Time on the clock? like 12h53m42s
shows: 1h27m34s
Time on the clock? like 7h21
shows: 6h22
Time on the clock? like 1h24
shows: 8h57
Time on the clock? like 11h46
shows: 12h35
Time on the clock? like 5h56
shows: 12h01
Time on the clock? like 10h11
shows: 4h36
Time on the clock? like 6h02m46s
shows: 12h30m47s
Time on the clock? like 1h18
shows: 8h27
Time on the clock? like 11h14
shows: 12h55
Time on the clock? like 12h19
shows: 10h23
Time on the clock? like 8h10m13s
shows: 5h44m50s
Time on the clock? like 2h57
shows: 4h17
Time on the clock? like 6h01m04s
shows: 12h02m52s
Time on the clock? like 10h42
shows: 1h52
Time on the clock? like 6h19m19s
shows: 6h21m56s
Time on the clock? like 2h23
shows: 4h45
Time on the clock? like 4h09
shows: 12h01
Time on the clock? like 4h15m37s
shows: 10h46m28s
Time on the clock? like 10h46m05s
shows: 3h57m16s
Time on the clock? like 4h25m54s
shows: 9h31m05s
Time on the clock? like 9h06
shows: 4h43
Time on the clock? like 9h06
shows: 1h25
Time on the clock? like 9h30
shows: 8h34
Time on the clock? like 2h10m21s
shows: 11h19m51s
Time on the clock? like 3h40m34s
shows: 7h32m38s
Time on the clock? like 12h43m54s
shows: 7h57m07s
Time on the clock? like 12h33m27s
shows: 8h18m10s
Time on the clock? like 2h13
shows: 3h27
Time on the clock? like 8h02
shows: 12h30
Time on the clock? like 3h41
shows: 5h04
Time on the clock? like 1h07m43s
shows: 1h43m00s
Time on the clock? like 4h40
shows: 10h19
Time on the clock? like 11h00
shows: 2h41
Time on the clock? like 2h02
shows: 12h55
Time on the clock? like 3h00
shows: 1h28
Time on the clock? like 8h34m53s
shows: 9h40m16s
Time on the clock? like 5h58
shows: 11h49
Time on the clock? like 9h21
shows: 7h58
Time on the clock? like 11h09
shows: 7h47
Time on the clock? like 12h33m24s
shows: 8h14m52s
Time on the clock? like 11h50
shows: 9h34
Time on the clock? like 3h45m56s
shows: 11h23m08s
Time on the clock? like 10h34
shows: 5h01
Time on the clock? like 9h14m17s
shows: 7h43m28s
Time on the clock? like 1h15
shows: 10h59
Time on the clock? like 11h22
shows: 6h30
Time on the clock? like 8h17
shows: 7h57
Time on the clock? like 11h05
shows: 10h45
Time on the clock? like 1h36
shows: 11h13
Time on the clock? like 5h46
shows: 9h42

===============

» Task instructions
Update the items above by replacing "shows" with "reads" wherever it occurs, leaving all else unchanged.

» Answer for this exercise
Time on the clock? like 12h53m42s
reads: 1h27m34s
Time on the clock? like 7h21
reads: 6h22
Time on the clock? like 1h24
reads: 8h57
Time on the clock? like 11h46
reads: 12h35
Time on the clock? like 5h56
reads: 12h01
Time on the clock? like 10h11
reads: 4h36
Time on the clock? like 6h02m46s
reads: 12h30m47s
Time on the clock? like 1h18
reads: 8h27
Time on the clock? like 11h14
reads: 12h55
Time on the clock? like 12h19
reads: 10h23
Time on the clock? like 8h10m13s
reads: 5h44m50s
Time on the clock? like 2h57
reads: 4h17
Time on the clock? like 6h01m04s
reads: 12h02m52s
Time on the clock? like 10h42
reads: 1h52
Time on the clock? like 6h19m19s
reads: 6h21m56s
Time on the clock? like 2h23
reads: 4h45
Time on the clock? like 4h09
reads: 12h01
Time on the clock? like 4h15m37s
reads: 10h46m28s
Time on the clock? like 10h46m05s
reads: 3h57m16s
Time on the clock? like 4h25m54s
reads: 9h31m05s
Time on the clock? like 9h06
reads: 4h43
Time on the clock? like 9h06
reads: 1h25
Time on the clock? like 9h30
reads: 8h34
Time on the clock? like 2h10m21s
reads: 11h19m51s
Time on the clock? like 3h40m34s
reads: 7h32m38s
Time on the clock? like 12h43m54s
reads: 7h57m07s
Time on the clock? like 12h33m27s
reads: 8h18m10s
Time on the clock? like 2h13
reads: 3h27
Time on the clock? like 8h02
reads: 12h30
Time on the clock? like 3h41
reads: 5h04
Time on the clock? like 1h07m43s
reads: 1h43m00s
Time on the clock? like 4h40
reads: 10h19
Time on the clock? like 11h00
reads: 2h41
Time on the clock? like 2h02
reads: 12h55
Time on the clock? like 3h00
reads: 1h28
Time on the clock? like 8h34m53s
reads: 9h40m16s
Time on the clock? like 5h58
reads: 11h49
Time on the clock? like 9h21
reads: 7h58
Time on the clock? like 11h09
reads: 7h47
Time on the clock? like 12h33m24s
reads: 8h14m52s
Time on the clock? like 11h50
reads: 9h34
Time on the clock? like 3h45m56s
reads: 11h23m08s
Time on the clock? like 10h34
reads: 5h01
Time on the clock? like 9h14m17s
reads: 7h43m28s
Time on the clock? like 1h15
reads: 10h59
Time on the clock? like 11h22
reads: 6h30
Time on the clock? like 8h17
reads: 7h57
Time on the clock? like 11h05
reads: 10h45
Time on the clock? like 1h36
reads: 11h13
Time on the clock? like 5h46
reads: 9h42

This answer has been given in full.